Le groupe finlandais Nokia s'est rapproché mercredi de l'acquisition avec le franco-américain Alcatel-Lucent, les actionnaires donnant leur accord à cette transaction qui doit créer un géant mondial des équipements en télécoms.

L'assemblée générale extraordinaire à Helsinki a entériné l'opération sans vote. Ceux qui s'étaient exprimés par avance avaient dit oui à 99,5 %.

Ne reste donc plus qu'à obtenir assez d'actions Alcatel-Lucent, et la fusion sera effective d'ici à fin mars.

« Maintenant il ne s'agit plus que d'assurer la réussite de l'offre » ouverte à la Bourse de Paris jusqu'au 23 décembre, a déclaré à l'AFP le directeur général de Nokia, Rajeev Suri.

« J'ai vraiment confiance puisque nous avons vu que nous avons un large soutien des actionnaires, celui des clients, des régulateurs », a-t-il souligné.

Quant aux actionnaires d'Alcatel-Lucent, ils peuvent selon lui espérer profiter à l'avenir de la politique généreuse de redistribution des bénéfices en vigueur chez Nokia.

La réunion a surtout offert à la direction de Nokia l'occasion de mettre en avant une ambition renouvelée. Les deux groupes doivent redorer un blason terni par des années de difficultés financières.

« Non seulement nos portefeuilles sont fortement complémentaires, mais nos cultures respectives ont beaucoup de similitudes », a déclaré M. Suri à ses actionnaires.

Son groupe, après avoir perdu en 2012 sa place de numéro un mondial des téléphones portables, a vendu deux ans plus tard cette activité qui avait fait sa renommée. Le bon prix qu'il en a tiré (7,7 milliards $ CAN) a assaini ses finances, et il concentre aujourd'hui ses forces sur un secteur où il est un compétiteur redouté : la fourniture de logiciels et de services dans les télécommunications.

Le groupe fusionné vise près de 25 milliards d'euros (35 milliards $ CAN) de chiffre d'affaires.

Alcatel-Lucent, issue d'une fusion dont les résultats ont déçu, avec une seule année de bénéfices depuis 2006, apporte un portefeuille d'activités et clients complémentaire, notamment en Amérique du Nord.

Force de frappe

Dès qu'elle a été annoncée, en avril, la fusion a été saluée par les analystes financiers. Pour eux, Nokia et Alcatel-Lucent gagneront en force de frappe face aux deux autres poids lourds de cette industrie, le suédois Ericsson et le chinois Huawei.

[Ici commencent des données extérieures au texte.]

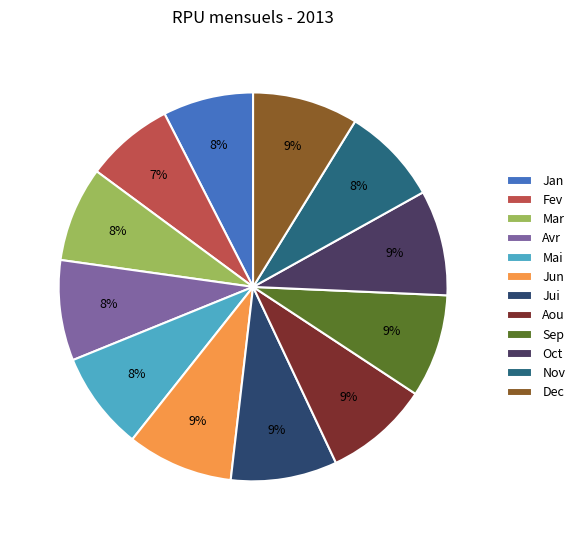

Is it true that Jui is 1% of the pie?

False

« À notre avis elle a un sens. Bien sûr chaque transaction présente ses difficultés propres et elle ne sera pas simple, mais il est clair qu'elle apportera l'avantage de la taille », explique Kristian Tammela, analyste de la branche banque privée de Nordea.

Les voix critiques sont venues des syndicats, qui craignent des suppressions d'emploi. Celui des ingénieurs en Finlande a dit redouter les effets du coût nettement supérieur d'un licenciement en France.

M. Suri a assuré qu'il était là pour faire croître le groupe, même s'il ne peut « pas garantir qu'il y aura pas de restructuration ». « J'aime tirer les entreprises vers le haut (...). C'est ce que nous avons tâché de faire avec Nokia Siemens Networks par le passé, qui était au bord du gouffre il y a quelques années », soulignait-il.

Certains actionnaires doutent que tout aille aussi bien que promis. « Ça peut être terriblement difficile, deux grosses entreprises avec une culture différente dans chacune. Comment vont-ils se débrouiller pour les fondre? Ce n'est pas simple du tout », affirmait Reijo Hakonen, retraité finlandais qui avait parcouru 800 km pour être présent dans la capitale.

« Nous garderons la Finlande dans notre ADN », a assuré M. Suri.

Cette acquisition ne sera qu'une des multiples métamorphoses de l'histoire de Nokia, entreprise papetière à l'origine, qui a fabriqué des pneus, des câbles et des téléviseurs, avant de tout miser sur les télécoms à partir des années 1990.